You can configure the chart and subcharts by updating ./values.yaml. When you're done, you can run the following commands:

# do a dry run of your helm installation. this will send the chart to the Tiller server, which will render the templates. But instead of installing the chart, it will return the rendered template to you so you can see the output yaml files
helm install . --dry-run --debug 

# apply your changes to your helm charts
helm upgrade ml-cd-starter-kit -f values.yaml .

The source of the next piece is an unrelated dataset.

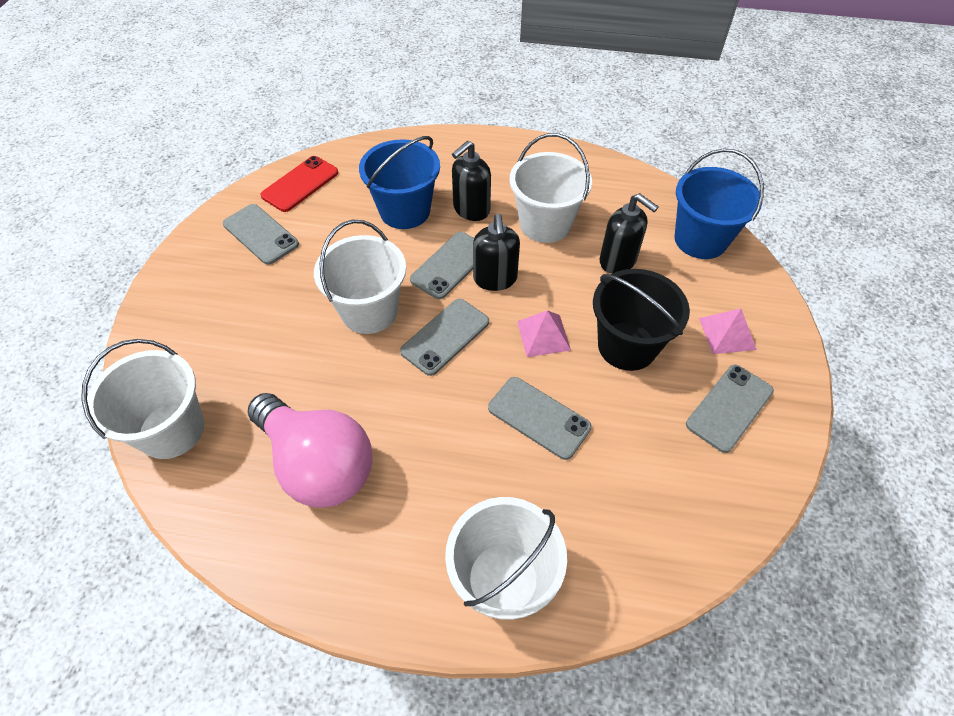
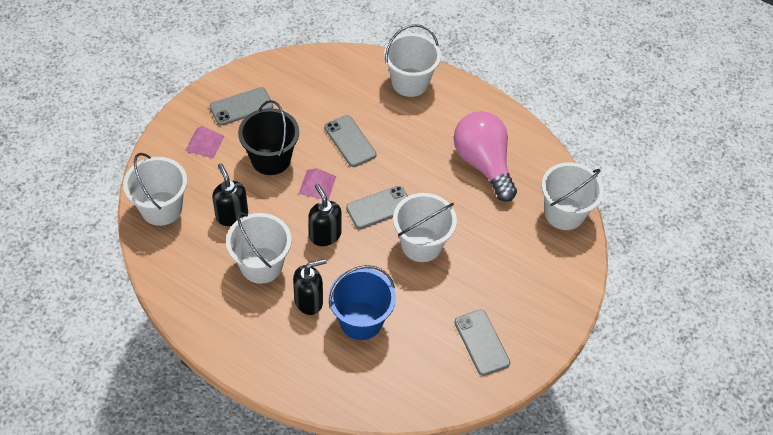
camera: 160 degrees left, 0 degrees up
red phone [261,156,338,212] -> none
grey phone [410,232,474,299] -> none
black soap dispenser [473,214,520,291] -> black soap dispenser turned 45 degrees counterclockwise [308,184,342,246]
blue bucket [675,148,764,259] -> white bucket [123,153,187,226]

You can read more about how to configure subcharts here

Other useful commands

Here are some other useful commands that you might find useful:

# to access pods on localhost
# note: run kubectl get pods to see pod name
kubectl port-forward --namespace default NAME_OF_POD 8153:8153 # replace 8153 with the port of the service you want to access

# to get logs of a running pod
kubectl logs POD_NAME # get pod name from kubectl get pods

Clean up

Deleting the Charts

Delete the Helm deployment as normal

helm delete ml-cd-starter-kit

Deletion of the StatefulSet doesn't cascade to deleting associated PVCs. To delete them:

kubectl delete pvc -l release=ml-cd-starter-kit,component=data

Destroy k8s cluster

Important

!  Running k8s clusters will get expensive, so definitely remember to destroy your
!  cluster when you're done exploring this repo:

gcloud container clusters delete my-cluster --region asia-southeast1

Configuration

Each requirement is configured with the options provided by that Chart. Please consult the relevant charts for their configuration options.